┌─ Entries supplied
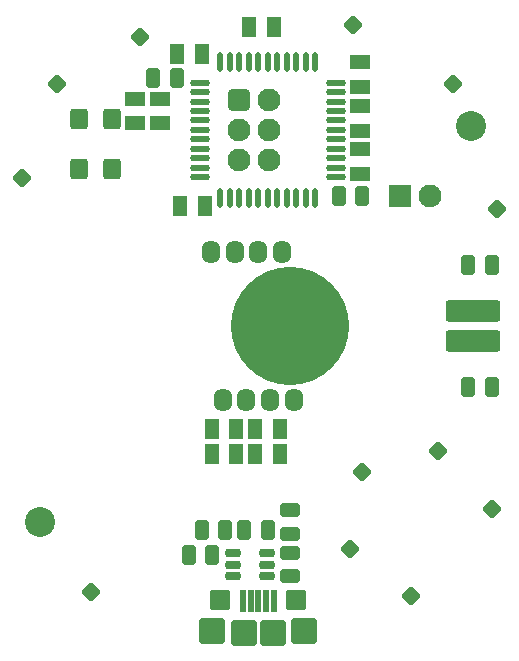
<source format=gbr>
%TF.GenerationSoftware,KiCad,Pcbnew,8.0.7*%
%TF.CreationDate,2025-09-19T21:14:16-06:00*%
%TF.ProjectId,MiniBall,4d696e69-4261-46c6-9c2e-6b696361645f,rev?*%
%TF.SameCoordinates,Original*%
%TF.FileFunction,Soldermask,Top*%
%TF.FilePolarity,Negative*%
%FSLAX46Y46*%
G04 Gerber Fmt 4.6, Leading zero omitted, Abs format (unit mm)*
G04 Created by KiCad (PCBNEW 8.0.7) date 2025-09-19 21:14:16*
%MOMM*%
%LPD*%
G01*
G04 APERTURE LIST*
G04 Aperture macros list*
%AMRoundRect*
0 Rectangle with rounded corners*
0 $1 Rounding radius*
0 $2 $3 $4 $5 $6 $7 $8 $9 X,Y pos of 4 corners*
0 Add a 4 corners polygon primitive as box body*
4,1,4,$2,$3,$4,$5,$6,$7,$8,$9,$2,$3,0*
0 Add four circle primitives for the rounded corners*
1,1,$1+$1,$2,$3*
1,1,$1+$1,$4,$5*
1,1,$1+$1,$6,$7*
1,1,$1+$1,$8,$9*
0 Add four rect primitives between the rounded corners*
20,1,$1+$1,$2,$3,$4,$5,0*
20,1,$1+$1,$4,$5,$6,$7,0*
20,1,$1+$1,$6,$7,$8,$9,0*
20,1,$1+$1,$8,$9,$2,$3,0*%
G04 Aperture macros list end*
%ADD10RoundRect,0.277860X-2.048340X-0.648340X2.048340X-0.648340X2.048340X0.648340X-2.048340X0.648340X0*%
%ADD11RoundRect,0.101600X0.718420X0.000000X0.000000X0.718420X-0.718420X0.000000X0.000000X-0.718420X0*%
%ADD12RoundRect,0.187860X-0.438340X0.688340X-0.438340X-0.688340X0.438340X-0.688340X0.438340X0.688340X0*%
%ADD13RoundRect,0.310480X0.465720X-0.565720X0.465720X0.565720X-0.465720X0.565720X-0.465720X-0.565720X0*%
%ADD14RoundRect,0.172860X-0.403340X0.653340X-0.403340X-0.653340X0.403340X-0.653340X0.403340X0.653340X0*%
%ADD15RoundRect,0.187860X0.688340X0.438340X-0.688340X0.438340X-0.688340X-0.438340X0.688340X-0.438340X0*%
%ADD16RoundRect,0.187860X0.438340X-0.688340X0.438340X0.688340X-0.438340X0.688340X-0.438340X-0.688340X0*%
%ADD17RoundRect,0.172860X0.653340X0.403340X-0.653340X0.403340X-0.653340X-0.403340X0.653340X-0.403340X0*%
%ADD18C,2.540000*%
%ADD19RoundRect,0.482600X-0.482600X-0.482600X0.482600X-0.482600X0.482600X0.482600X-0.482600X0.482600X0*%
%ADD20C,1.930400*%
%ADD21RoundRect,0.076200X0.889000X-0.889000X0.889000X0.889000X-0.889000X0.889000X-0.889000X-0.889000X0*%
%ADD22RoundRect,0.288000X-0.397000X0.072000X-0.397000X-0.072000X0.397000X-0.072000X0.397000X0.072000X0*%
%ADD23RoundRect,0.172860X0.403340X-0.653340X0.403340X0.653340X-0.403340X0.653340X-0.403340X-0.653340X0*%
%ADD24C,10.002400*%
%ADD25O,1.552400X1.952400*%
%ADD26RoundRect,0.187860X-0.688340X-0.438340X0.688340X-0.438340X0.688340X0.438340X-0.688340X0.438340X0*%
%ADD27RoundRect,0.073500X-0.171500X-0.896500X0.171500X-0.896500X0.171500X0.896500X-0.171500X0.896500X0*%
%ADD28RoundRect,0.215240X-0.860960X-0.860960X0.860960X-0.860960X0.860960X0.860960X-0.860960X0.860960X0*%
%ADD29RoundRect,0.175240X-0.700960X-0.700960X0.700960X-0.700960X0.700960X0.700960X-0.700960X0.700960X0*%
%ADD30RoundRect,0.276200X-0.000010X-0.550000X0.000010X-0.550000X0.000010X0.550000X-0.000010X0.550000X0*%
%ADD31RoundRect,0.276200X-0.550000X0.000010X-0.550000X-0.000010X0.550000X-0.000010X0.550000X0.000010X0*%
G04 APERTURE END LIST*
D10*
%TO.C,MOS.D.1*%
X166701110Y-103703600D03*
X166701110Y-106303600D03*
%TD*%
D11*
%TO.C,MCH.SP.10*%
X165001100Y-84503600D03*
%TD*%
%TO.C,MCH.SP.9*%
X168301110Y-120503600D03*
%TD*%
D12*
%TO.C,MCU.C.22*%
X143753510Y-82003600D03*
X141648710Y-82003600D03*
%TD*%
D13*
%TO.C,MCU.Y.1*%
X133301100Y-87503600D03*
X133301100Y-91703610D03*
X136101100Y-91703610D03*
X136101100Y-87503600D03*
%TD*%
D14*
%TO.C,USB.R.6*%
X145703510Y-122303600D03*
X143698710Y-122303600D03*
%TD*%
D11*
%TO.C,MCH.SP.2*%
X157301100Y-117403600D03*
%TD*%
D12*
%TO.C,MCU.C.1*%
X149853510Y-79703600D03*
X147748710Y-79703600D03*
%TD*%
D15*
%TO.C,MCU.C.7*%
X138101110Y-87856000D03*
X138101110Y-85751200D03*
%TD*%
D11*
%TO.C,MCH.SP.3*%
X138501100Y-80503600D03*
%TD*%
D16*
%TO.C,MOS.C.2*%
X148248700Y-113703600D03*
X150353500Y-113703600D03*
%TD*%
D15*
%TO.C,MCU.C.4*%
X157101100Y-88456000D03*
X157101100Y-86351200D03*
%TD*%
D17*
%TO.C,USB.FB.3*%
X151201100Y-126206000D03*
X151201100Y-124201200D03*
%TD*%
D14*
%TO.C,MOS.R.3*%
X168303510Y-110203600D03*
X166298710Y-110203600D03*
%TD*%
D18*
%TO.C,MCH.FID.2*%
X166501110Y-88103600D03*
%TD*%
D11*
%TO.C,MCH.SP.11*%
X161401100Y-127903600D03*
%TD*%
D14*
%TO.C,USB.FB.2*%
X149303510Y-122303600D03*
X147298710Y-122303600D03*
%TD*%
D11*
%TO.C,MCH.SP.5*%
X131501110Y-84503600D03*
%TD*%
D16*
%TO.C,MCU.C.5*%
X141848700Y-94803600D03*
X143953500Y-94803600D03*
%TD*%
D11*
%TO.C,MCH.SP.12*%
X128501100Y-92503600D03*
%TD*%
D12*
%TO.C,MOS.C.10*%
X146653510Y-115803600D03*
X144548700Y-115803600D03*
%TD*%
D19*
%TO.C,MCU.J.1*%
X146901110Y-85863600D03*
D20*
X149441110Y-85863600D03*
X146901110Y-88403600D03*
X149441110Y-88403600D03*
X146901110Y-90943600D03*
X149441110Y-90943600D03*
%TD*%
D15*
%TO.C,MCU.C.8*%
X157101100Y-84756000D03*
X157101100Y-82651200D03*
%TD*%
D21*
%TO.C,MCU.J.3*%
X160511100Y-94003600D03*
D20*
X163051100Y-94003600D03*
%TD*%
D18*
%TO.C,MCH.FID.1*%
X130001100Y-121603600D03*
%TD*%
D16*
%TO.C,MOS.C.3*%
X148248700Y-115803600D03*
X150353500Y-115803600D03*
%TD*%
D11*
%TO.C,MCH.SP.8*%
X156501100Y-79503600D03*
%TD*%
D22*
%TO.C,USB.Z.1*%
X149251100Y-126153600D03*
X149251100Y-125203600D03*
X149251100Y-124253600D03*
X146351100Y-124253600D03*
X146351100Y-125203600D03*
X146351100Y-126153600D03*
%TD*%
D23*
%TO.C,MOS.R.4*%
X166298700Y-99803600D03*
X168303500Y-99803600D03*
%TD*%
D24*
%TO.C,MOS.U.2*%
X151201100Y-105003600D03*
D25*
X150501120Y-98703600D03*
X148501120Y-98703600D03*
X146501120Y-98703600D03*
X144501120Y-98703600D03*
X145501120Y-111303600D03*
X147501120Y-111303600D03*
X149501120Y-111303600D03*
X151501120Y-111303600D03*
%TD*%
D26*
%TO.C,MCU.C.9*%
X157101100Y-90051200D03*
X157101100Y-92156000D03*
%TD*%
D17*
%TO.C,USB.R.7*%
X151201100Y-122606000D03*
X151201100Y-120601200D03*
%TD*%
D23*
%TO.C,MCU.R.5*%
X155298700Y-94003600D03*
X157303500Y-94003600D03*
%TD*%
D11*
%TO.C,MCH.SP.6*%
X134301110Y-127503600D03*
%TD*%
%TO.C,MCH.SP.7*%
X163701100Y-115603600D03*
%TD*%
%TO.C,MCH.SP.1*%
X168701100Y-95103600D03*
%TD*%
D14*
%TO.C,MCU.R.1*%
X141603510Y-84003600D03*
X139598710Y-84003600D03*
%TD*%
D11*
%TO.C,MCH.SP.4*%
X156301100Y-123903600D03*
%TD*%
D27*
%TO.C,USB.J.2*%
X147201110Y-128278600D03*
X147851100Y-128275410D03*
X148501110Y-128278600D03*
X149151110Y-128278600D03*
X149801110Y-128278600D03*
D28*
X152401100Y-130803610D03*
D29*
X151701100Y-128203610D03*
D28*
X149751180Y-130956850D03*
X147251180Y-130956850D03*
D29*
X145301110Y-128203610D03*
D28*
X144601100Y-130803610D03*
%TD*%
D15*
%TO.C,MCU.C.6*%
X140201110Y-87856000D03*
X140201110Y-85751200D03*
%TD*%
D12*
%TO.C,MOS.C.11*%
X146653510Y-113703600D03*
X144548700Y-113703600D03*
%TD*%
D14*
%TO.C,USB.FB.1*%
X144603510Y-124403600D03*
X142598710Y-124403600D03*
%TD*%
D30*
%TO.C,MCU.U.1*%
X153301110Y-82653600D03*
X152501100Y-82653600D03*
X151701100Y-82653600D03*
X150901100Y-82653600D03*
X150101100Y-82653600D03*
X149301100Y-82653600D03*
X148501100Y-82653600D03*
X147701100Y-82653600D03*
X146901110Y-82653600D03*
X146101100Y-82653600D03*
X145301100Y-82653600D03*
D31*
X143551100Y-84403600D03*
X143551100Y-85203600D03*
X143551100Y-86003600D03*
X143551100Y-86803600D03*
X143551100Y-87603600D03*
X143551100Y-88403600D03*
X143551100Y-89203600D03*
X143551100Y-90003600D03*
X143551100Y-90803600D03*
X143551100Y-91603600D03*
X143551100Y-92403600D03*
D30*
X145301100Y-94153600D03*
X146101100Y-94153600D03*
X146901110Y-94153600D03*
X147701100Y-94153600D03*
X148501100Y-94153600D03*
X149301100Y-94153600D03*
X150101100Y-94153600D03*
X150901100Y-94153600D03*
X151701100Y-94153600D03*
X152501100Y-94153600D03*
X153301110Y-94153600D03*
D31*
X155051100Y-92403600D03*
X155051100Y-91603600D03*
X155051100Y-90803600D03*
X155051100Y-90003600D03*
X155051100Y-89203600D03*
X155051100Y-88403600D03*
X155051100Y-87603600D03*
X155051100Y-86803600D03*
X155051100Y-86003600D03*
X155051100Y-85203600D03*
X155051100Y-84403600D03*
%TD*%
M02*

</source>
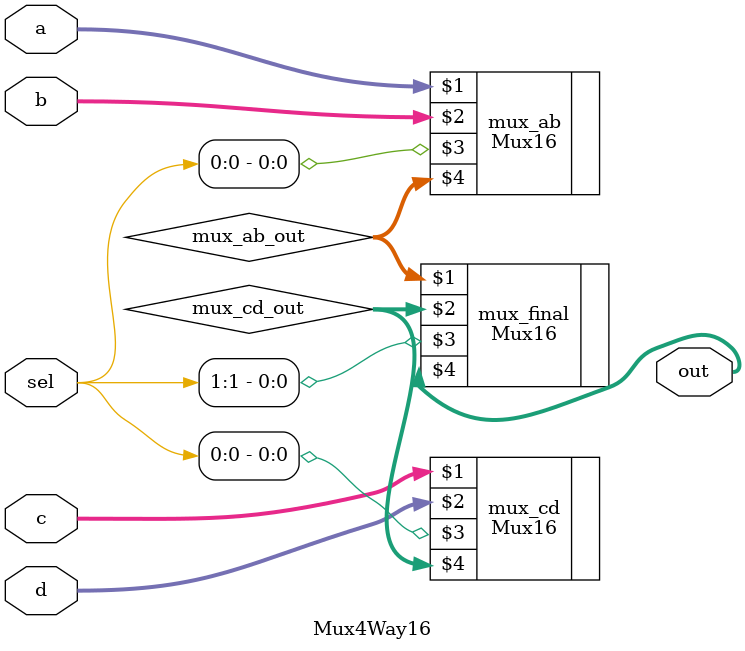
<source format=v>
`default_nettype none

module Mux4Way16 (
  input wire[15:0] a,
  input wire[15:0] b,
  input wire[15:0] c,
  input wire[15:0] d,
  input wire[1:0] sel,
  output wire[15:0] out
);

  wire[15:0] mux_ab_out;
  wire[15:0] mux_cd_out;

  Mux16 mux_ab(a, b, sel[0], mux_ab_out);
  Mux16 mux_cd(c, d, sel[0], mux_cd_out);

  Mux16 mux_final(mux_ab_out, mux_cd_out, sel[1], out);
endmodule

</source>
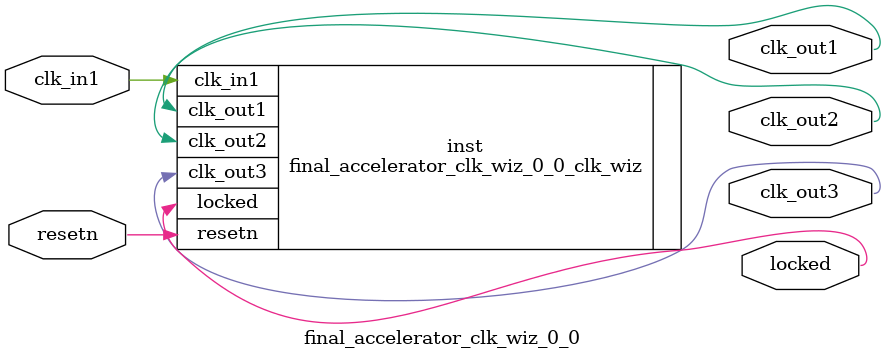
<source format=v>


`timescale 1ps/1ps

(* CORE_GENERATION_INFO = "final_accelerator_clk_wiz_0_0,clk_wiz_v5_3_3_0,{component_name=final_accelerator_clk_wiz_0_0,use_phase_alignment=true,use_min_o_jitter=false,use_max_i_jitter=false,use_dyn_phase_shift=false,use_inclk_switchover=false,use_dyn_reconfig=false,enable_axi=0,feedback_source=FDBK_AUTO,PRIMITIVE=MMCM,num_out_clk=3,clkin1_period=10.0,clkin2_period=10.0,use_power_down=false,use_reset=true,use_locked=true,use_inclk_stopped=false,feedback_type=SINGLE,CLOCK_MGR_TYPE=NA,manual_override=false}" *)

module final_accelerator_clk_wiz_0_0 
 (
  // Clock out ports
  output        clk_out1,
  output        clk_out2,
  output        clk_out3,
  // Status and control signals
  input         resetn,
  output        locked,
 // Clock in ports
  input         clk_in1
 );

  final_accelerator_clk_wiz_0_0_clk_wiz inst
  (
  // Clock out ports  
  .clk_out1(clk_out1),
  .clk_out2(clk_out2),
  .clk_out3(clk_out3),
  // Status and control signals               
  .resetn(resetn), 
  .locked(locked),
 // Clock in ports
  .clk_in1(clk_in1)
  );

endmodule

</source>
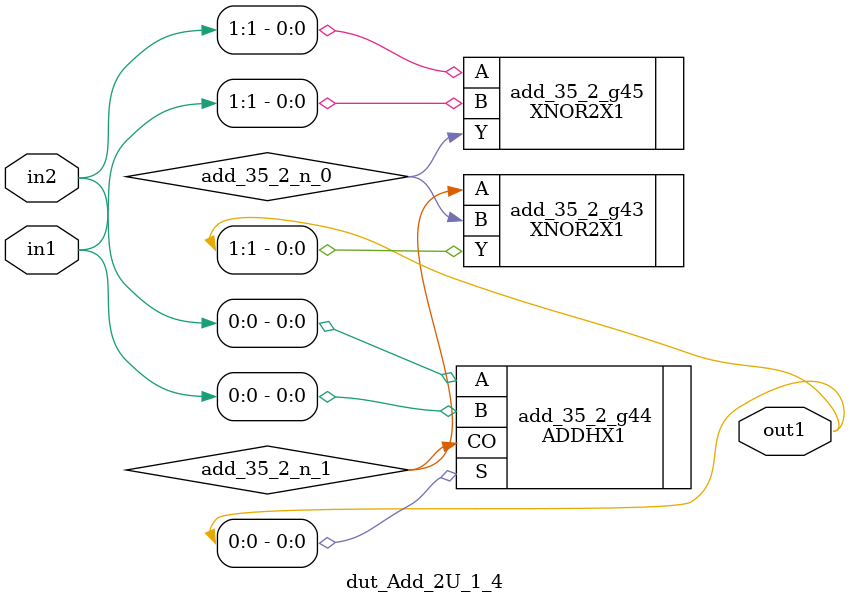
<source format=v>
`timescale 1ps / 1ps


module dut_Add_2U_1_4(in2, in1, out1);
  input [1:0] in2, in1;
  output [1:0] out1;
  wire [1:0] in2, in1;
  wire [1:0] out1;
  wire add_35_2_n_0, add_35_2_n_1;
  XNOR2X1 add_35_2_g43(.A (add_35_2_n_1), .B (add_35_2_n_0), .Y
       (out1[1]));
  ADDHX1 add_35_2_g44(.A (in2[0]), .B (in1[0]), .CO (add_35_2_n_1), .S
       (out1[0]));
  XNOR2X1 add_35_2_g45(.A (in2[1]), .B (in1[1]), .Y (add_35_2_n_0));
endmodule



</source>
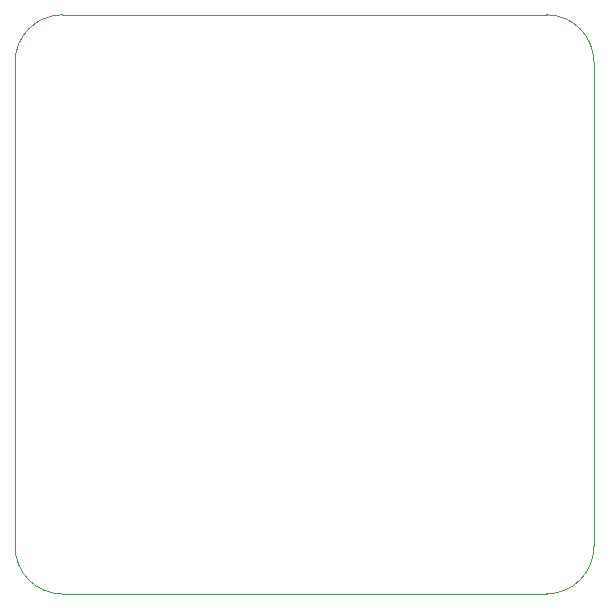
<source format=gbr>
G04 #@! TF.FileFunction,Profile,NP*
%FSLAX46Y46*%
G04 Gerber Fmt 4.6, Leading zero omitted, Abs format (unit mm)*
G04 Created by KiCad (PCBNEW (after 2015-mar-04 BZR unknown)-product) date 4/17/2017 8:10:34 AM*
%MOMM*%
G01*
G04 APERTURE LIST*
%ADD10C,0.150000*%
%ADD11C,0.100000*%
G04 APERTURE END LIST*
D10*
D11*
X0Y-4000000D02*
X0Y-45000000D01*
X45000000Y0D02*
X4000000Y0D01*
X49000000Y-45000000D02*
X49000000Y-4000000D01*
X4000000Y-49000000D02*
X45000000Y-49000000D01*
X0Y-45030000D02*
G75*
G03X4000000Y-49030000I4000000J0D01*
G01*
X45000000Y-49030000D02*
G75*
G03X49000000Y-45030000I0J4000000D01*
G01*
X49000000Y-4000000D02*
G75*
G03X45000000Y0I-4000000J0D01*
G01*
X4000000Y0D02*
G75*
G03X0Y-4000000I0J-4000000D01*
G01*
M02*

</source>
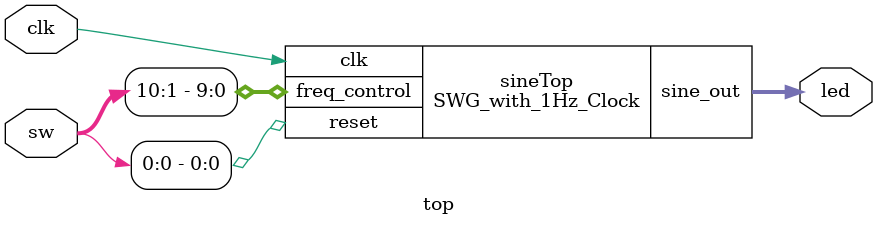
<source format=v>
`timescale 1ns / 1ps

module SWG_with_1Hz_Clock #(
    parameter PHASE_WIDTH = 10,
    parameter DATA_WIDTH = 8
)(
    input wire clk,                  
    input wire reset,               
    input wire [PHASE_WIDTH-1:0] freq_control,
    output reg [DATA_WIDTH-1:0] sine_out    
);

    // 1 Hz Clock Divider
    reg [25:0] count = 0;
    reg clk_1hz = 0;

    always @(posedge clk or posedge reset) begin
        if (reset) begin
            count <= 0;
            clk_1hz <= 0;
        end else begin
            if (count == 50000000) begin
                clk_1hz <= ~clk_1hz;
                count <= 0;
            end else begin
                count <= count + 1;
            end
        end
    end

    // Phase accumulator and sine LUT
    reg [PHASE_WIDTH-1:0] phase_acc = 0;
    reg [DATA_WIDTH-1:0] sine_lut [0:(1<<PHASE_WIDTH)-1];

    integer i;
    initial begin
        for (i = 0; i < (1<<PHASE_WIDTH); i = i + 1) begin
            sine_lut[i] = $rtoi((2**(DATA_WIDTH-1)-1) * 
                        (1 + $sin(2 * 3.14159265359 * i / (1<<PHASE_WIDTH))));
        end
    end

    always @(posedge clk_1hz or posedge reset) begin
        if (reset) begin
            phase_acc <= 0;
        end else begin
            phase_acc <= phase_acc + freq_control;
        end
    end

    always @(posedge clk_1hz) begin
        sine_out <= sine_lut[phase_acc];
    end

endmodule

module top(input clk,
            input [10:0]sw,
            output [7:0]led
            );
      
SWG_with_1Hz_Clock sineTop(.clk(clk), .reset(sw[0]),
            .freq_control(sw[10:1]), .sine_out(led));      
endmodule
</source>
└─
* What to work on
Filter the records down to the lines containing the word "primitives", and copy those.

* Written response
0 Add four circle primitives for the rounded corners*
0 Add four rect primitives between the rounded corners*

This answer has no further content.